[Stored entries]
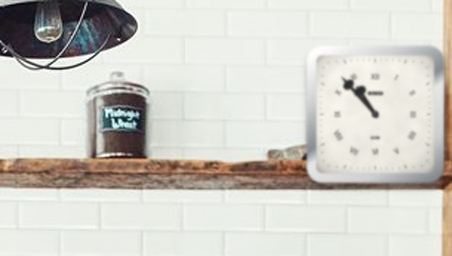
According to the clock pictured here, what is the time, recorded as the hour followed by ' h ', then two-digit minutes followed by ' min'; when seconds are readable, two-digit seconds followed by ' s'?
10 h 53 min
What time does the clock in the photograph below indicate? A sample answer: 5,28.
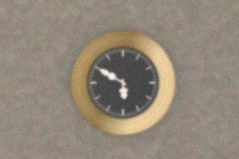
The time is 5,50
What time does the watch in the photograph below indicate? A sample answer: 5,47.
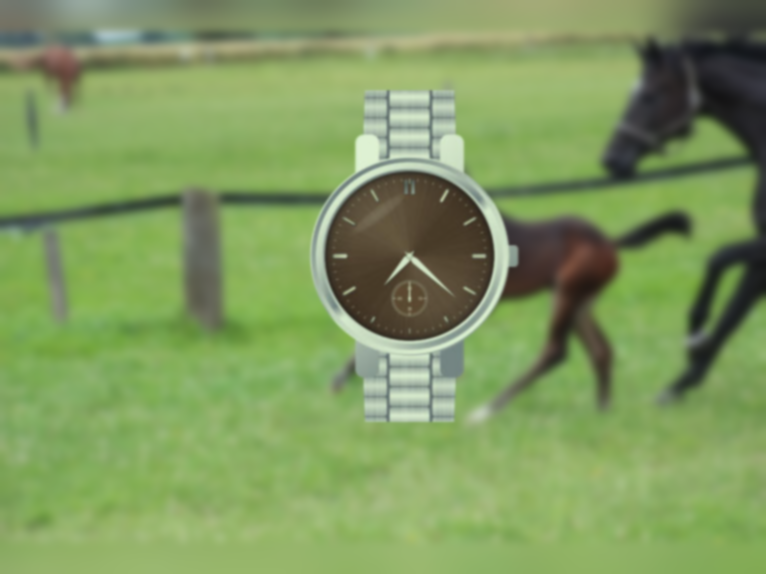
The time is 7,22
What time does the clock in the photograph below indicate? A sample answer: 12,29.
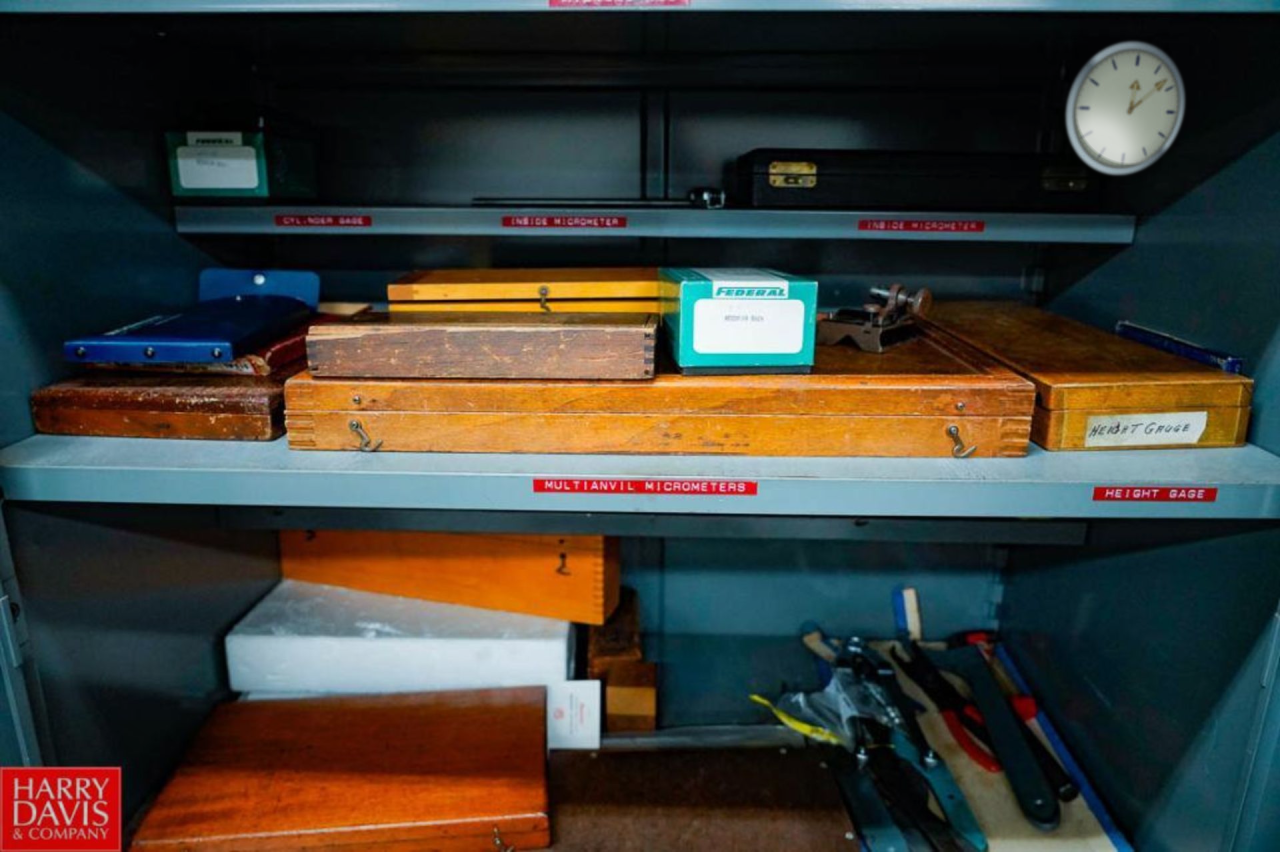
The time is 12,08
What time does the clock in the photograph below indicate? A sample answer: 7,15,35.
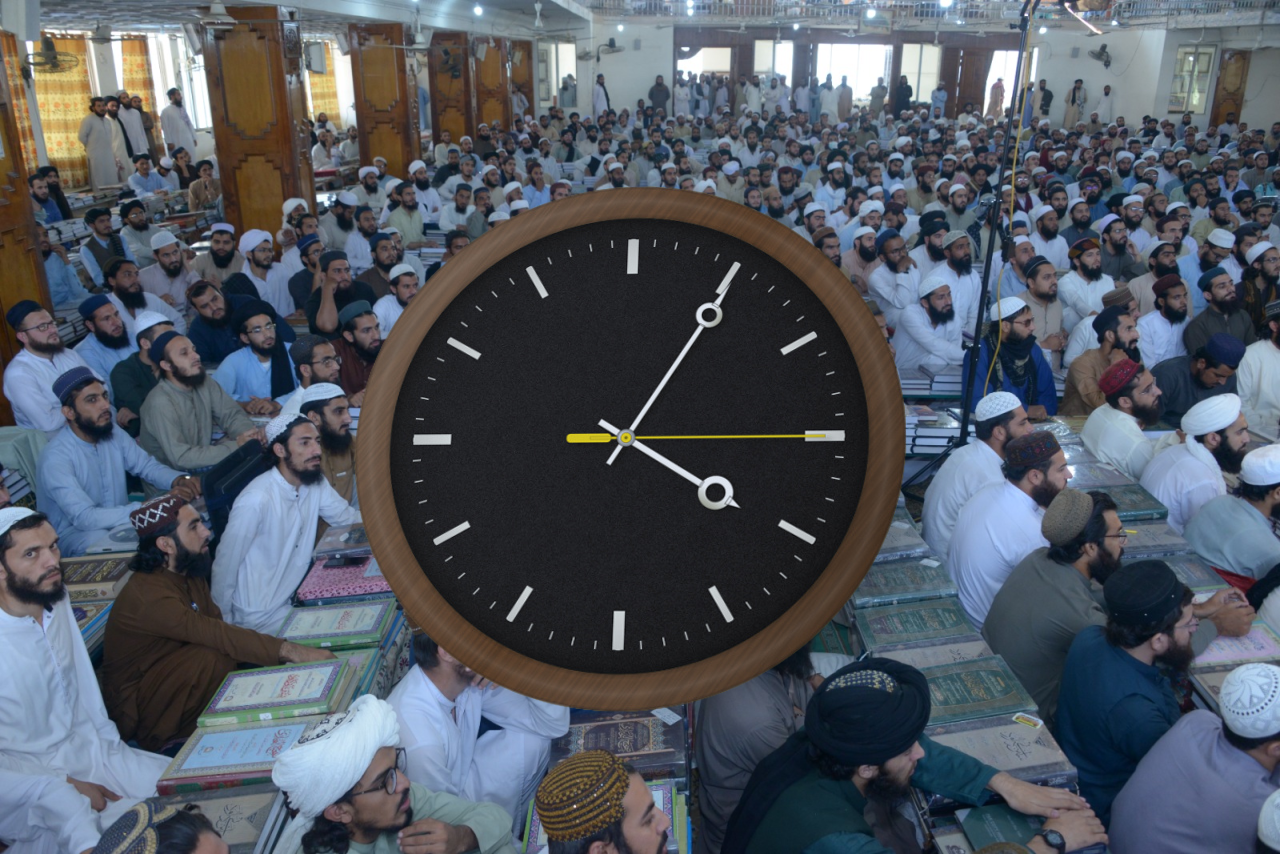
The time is 4,05,15
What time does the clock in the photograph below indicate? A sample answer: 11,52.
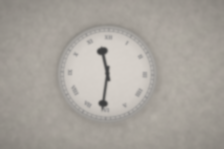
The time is 11,31
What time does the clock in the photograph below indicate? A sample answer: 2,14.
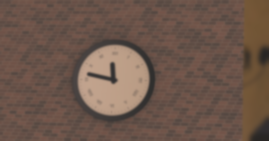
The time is 11,47
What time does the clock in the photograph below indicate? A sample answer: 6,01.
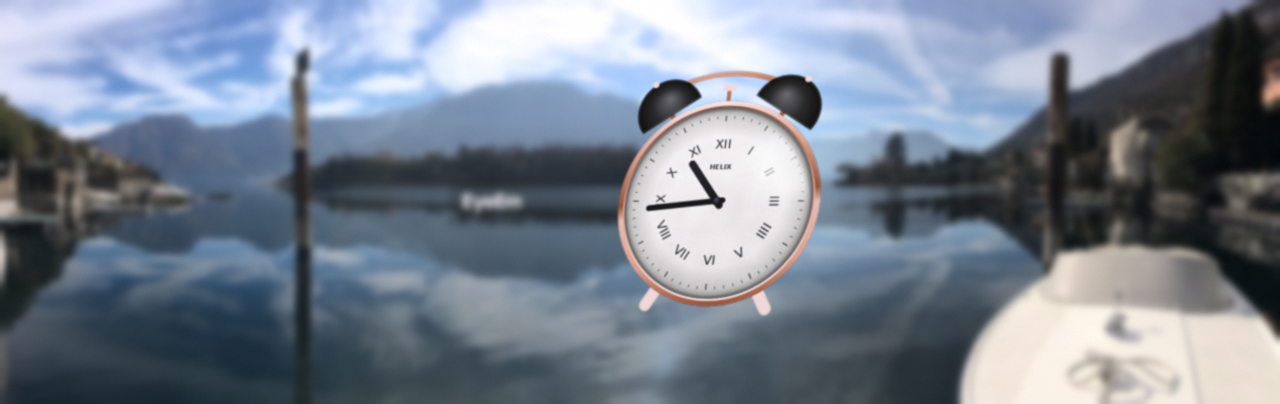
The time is 10,44
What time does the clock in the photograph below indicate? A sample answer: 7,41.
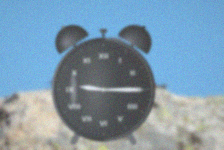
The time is 9,15
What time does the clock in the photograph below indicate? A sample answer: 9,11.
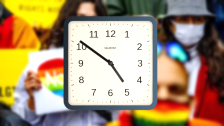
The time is 4,51
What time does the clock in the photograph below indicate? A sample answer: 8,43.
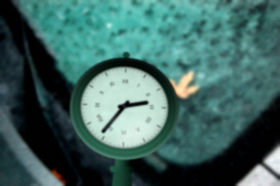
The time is 2,36
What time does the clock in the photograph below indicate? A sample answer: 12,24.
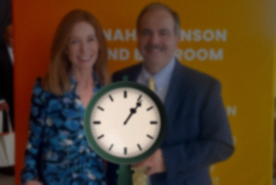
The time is 1,06
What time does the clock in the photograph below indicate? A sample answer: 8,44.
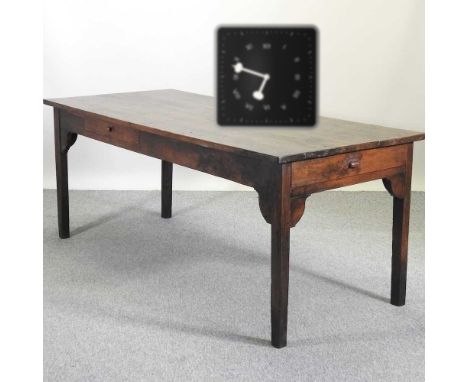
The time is 6,48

- _WHAT THE TASK REQUIRES_
Turn all of the records above into a numbered list, one line per item. Skip blank lines and leave out the pictures.

- _EXERCISE OUTPUT_
1. According to the clock pictured here, what is the time, recorded as the hour followed by ' h ', then two-digit minutes followed by ' min'; when seconds are readable, two-digit seconds followed by ' s'?
2. 10 h 53 min
3. What time does the clock in the photograph below indicate? A sample answer: 5,28.
4. The time is 5,50
5. What time does the watch in the photograph below indicate? A sample answer: 5,47.
6. The time is 7,22
7. What time does the clock in the photograph below indicate? A sample answer: 12,29.
8. The time is 12,08
9. What time does the clock in the photograph below indicate? A sample answer: 7,15,35.
10. The time is 4,05,15
11. What time does the clock in the photograph below indicate? A sample answer: 11,52.
12. The time is 11,31
13. What time does the clock in the photograph below indicate? A sample answer: 2,14.
14. The time is 11,47
15. What time does the clock in the photograph below indicate? A sample answer: 6,01.
16. The time is 10,44
17. What time does the clock in the photograph below indicate? A sample answer: 7,41.
18. The time is 9,15
19. What time does the clock in the photograph below indicate? A sample answer: 9,11.
20. The time is 4,51
21. What time does the clock in the photograph below indicate? A sample answer: 8,43.
22. The time is 2,36
23. What time does the clock in the photograph below indicate? A sample answer: 12,24.
24. The time is 1,06
25. What time does the clock in the photograph below indicate? A sample answer: 8,44.
26. The time is 6,48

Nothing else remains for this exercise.